Meta Reportedly Building Advanced AI-Language Model to Compete With ChatGPT

Meta Reportedly Building Advanced AI-Language Model to Compete With ChatGPT

Meta is reportedly building an advanced AI model equating to the efficiency of OpenAI’s language model, GPT-4. The AI tool will reportedly produce text and analysis that will target businesses, in the the company’s latest bid to compete with the flood of new AI models, according to The Wall Street Journal, citing unnamed sources.

The AI model is aimed to assist businesses with services including building sophisticated text, and analyses, as well as assisting with additional output, sources told The Journal, with the company working to acquire H100s. The advanced Nvidia chips are used to train AI software and will allow Meta to build its new AI model.

Meta CEO Mark Zuckerberg had previously partnered with Microsoft, which owns OpenAI, to create his Llama 2 software using its Azure platform. Now, the endeavour to create a newly reformed product comes shortly after Meta introduced Llama 2, a free AI language model intended for research and commercial use.

Llama 2 was introduced to “benefit everyone,” Meta said in a July press release. “Giving businesses, startups, entrepreneurs, and researchers access to tools developed at a scale that would be challenging to build themselves, backed by computing power they might not otherwise access, will open up a world of opportunities for them to experiment, innovate in exciting ways, and ultimately benefit from economically and socially,” the release added.

Zuckerberg’s new AI model is reported to roll out next year, people familiar with the matter told The Journal but will still face competition from other major products, like ChatGPT and Google’s Bard, that aren’t slowing down on their own development. However, The Journal reported that Zuckerberg allegedly plans for Meta’s AI tool to be open source, meaning it offers free access for users.

Zuckerberg said he is optimistic about Meta’s “groundbreaking AI products in the pipeline” during an earnings call in July. “I’ve said on a number of these calls that the two technological waves that we’re riding are AI in the near term and the metaverse over the longer term,” he said. “Investments that we’ve made over the years in AI, including the billions of dollars we’ve spent on AI infrastructure, are clearly paying off across our ranking and recommendation systems and improving engagement and monetization.”

While Meta and other companies compete to produce the most advanced AI systems, concerns about these tools’ reliability continue to grow, with experts noting that AI tools are becoming increasingly inaccurate.

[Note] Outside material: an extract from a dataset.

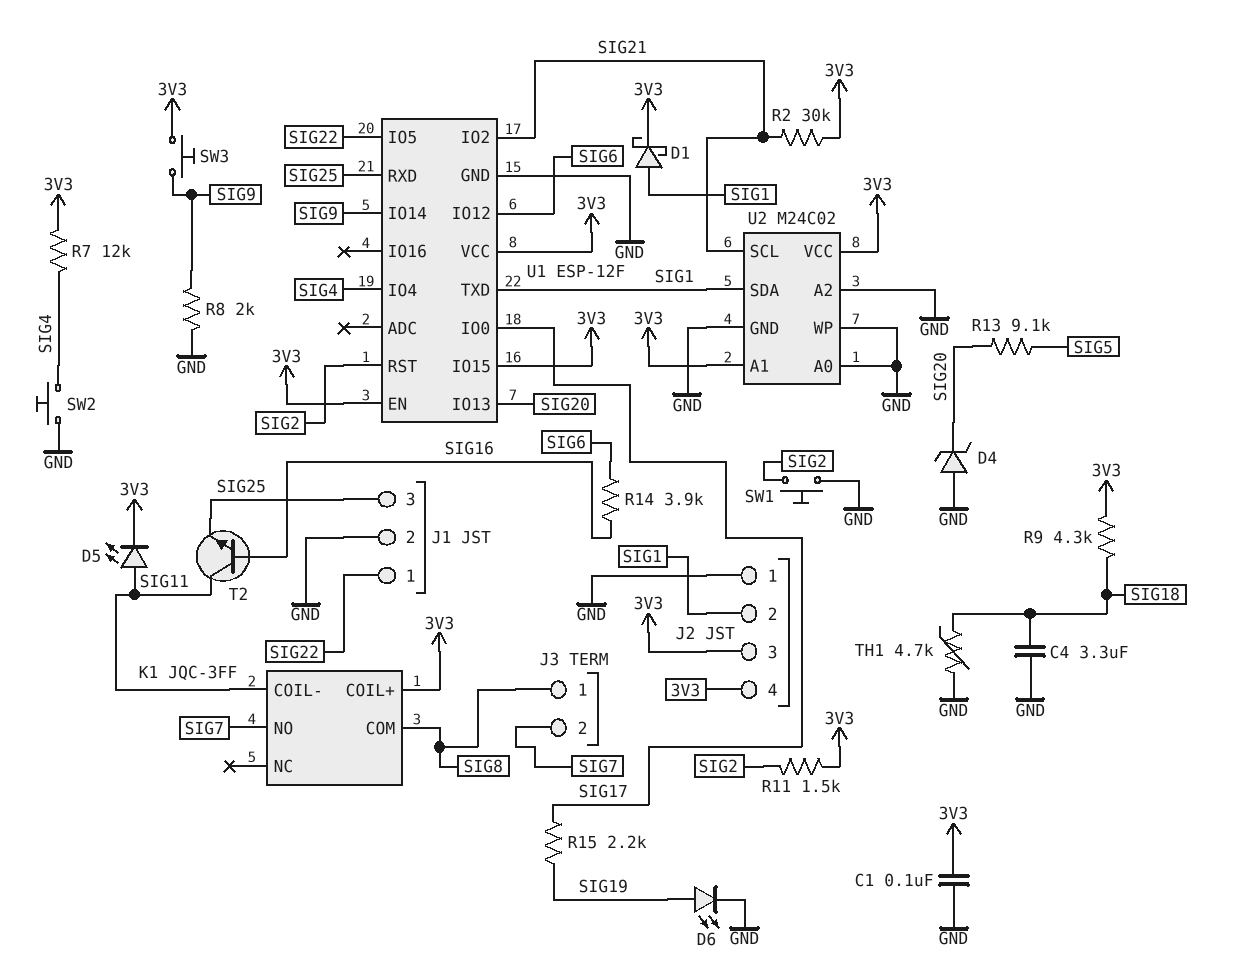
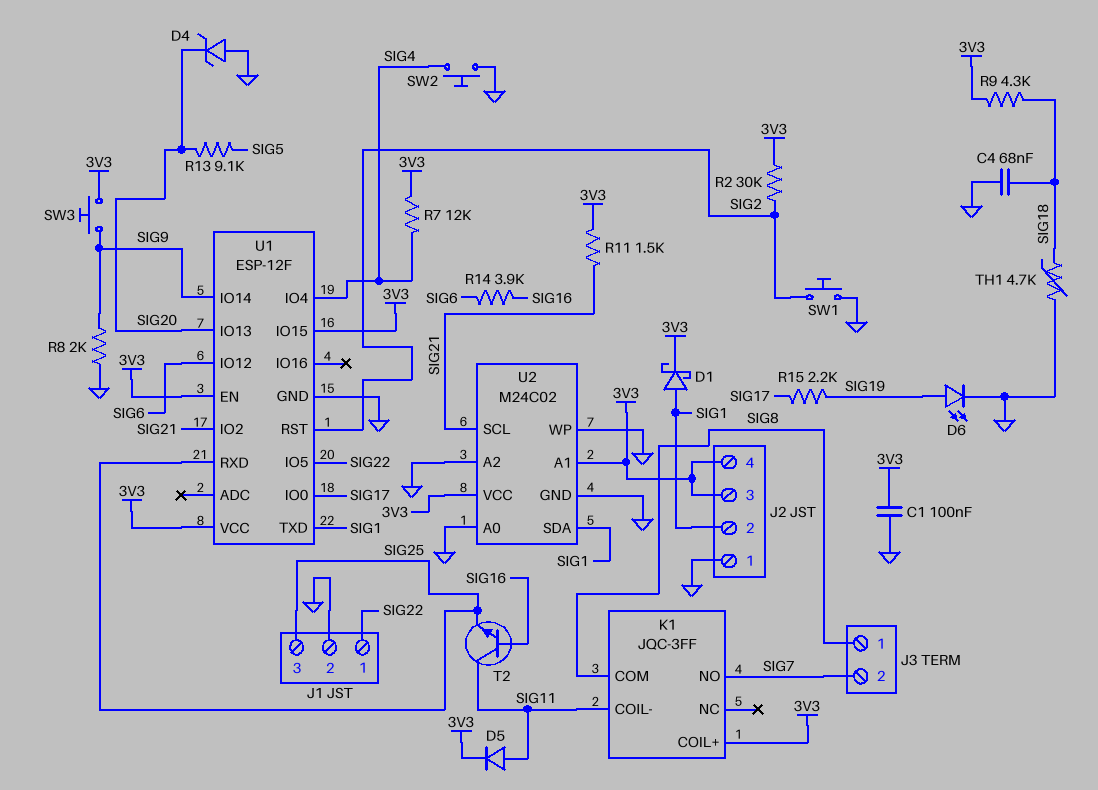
C4: 3.3uF (GND, SIG18) -> 68nF (GND, SIG18)
D5: LED (A SIG11, K 3V3) -> diode (A SIG11, K 3V3)
R2: 30k (3V3, SIG21) -> 30k (3V3, SIG2)
R11: 1.5k (3V3, SIG2) -> 1.5k (3V3, SIG21)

Researchers at Stanford University and UC Berkeley released a report last month that GPT-4’s accuracy has dropped in recent months. The report revealed that in March, GPT-4 was 97.6% accurate when identifying prime numbers, but when conducting the same study in June, researchers found GPT-4’s accuracy dropped to just 2.4%.

Meta did not immediately respond to Gizmodo’s request for comment, but Zuckerberg addressed future AI products, saying the company is “building leading foundation models to support a new generation of AI products.”